There are 88 reasons why your prescription for drugs could be wrong - sometimes fatally so - while you’re in hospital, researchers have discovered.
Each of the prescribing errors is down to mistakes or misjudgements by hospital staff due to tiredness or complete ignorance of the drug and its correct dosage.
A research team from the University of London spent several months at a teaching hospital where pharmacists identified 88 prescribing errors that were potentially serious. One junior doctor alone was responsible for 50 of the errors. In all, 46 doctors - including senior and junior house officers, consultants, specialist registrars and a medical student - were responsible for one or more of the mistakes.
In interviews afterwards, the doctors admitted that the most common reason for the errors was because of a lapse in concentration, usually be-cause they were too busy or were interrupted while writing the prescription. Simple miscalculations of dosage were common, or occurred because the doctor was uncertain what the correct dose should be.
In 31 cases, a heavy workload was blamed for the mistake and, in 13 cases, the physical environment - such as noise - was cited; 15 cases were the result of low staffing levels.

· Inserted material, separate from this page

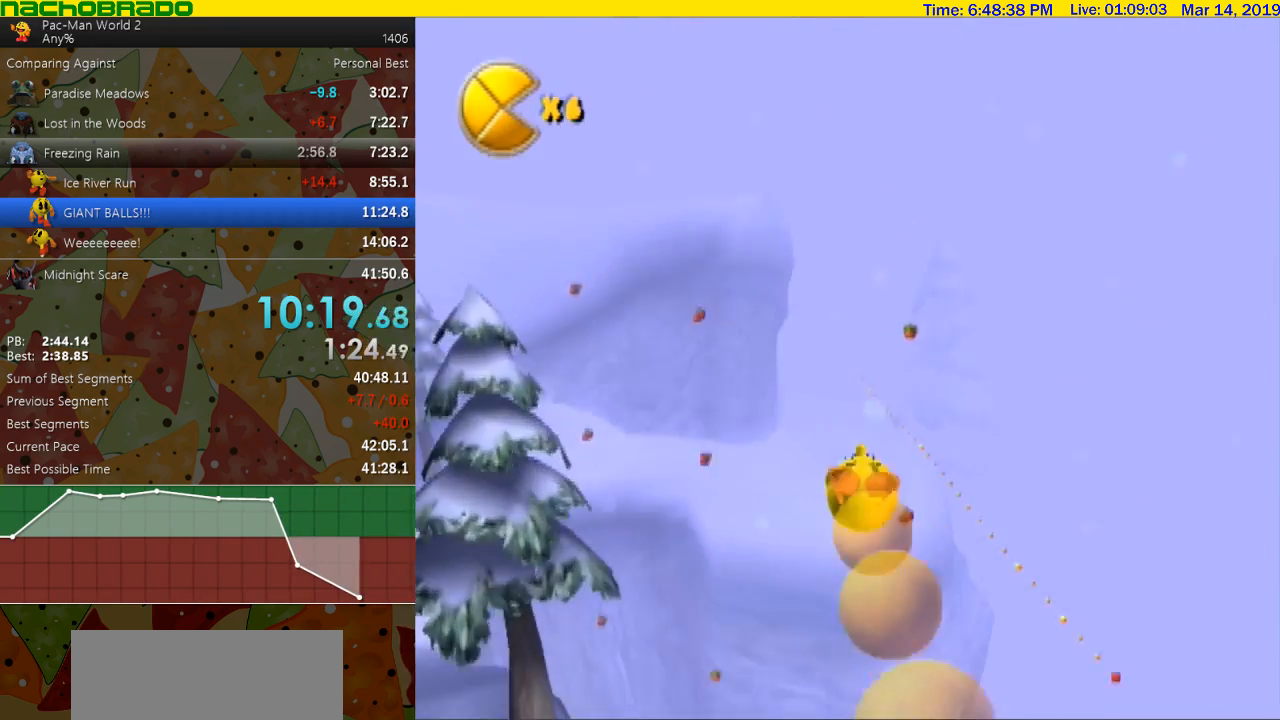
{"dt_ms": 500, "buttons": [], "left_stick": "up", "right_stick": "center", "events": []}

Others confessed to an alarming ignorance of drug side-effects, and seemed to be totally unaware of what to do if something went wrong. In one case, a doctor admitted that he didn’t know that a drug was linked to kidney failure, or how to judge the level of kidney impairment in a patient, or even that he needed to reduce the dose of the drug if kidney failure happened.
The Department of Health is committed to reducing the level of prescribing errors by 40 per cent within three years. Judging things from this research, they have some way to go to meet this target (Lancet, 2002; 359: 1373-8).